We have arrived in Copenhagen to begin the heavy lifting required to win the Olympics for Chicago in 2016. And not to distract from our main objective, but here’s a teachable moment: I realize it’s not protocol, but Mo is just going to have to find a way to let me de-plane first if she doesn’t want these big old butt shots blasted across the internet. Sheeze, especially if she’s going to wear psychedelic panda prints.
But back to business. We’re here, of course, to apply Chicago style influence to win the games for Lady M’s native city. She brought Valerie Jarrett to help because Rahmbo is busy back in Washington strangling small animals to send to senators who aren’t voting for Big Guy’s health care bill. After spending some time on the plane on the way over with these Ladies Who Eat Your Lunch, I’m going to say we don’t really need him. Wouldn’t need BO either, except his appearance was one of the Dane’s prerequisites in return for their vote. While MO is a natural at this game, having been raised in Chicago where quid pro quo was practically invented, Val is no slouch on this circuit either. I’m sure she’s delivered more than one dead fish back in the day.
So we’ll be spending today meeting with just about every IOC delegate that can vote for us and showing them the old Chicago “hospitality” if you know what I mean.
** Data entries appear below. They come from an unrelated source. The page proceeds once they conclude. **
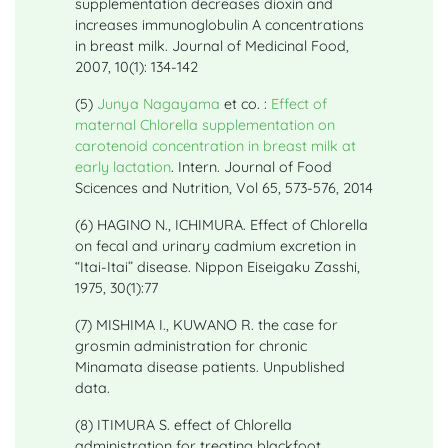
supplementation decreases dioxin and
increases immunoglobulin A concentrations
in breast milk. Journal of Medicinal Food,
2007, 10(1): 134-142
(5)
Junya Nagayama
et co. :
Effect of
maternal Chlorella supplementation on
carotenoid concentration in breast milk at
early lactation
. Intern. Journal of Food
Scicences and Nutrition, Vol 65, 573-576, 2014
(6) HAGINO N., ICHIMURA. Effect of Chlorella
on fecal and urinary cadmium excretion in
“Itai-Itai” disease. Nippon Eiseigaku Zasshi,
1975, 30(1):77
(7) MISHIMA I., KUWANO R. the case for
grosmin administration for chronic
Minamata disease patients. Unpublished
data.
(8) ITIMURA S. effect of Chlorella
administration for treating blackfoot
Because ACORN has been banned in Denmark, we’ll have to explain carefully that they are only allowed to vote once, so make it count.
Things are going well. We’ve only been here a few hours and we’ve already allocated enough “goody bags” to fund 2 or 3 military coups in third world countries that capitalism has abandoned. I’m feeling pretty confident. I might even go so far as to guarantee that we’ve got a lock on the Chicago bid. Unless that bitch from Brazil ,Marisa Leticia includes a small bag of emeralds with the goody bags they’re handing out.And I wouldn’t put it past her. She’s our only real competition. I think you can tell by this picture of her husband’s (Luis Inacio Lula da Silva ) hand that she could easily be a member of the Ladies Who Eat Your Lunch club too.
I can’t wait to see former FOTUS Hillary Clinton again. We’ve come a long way baby.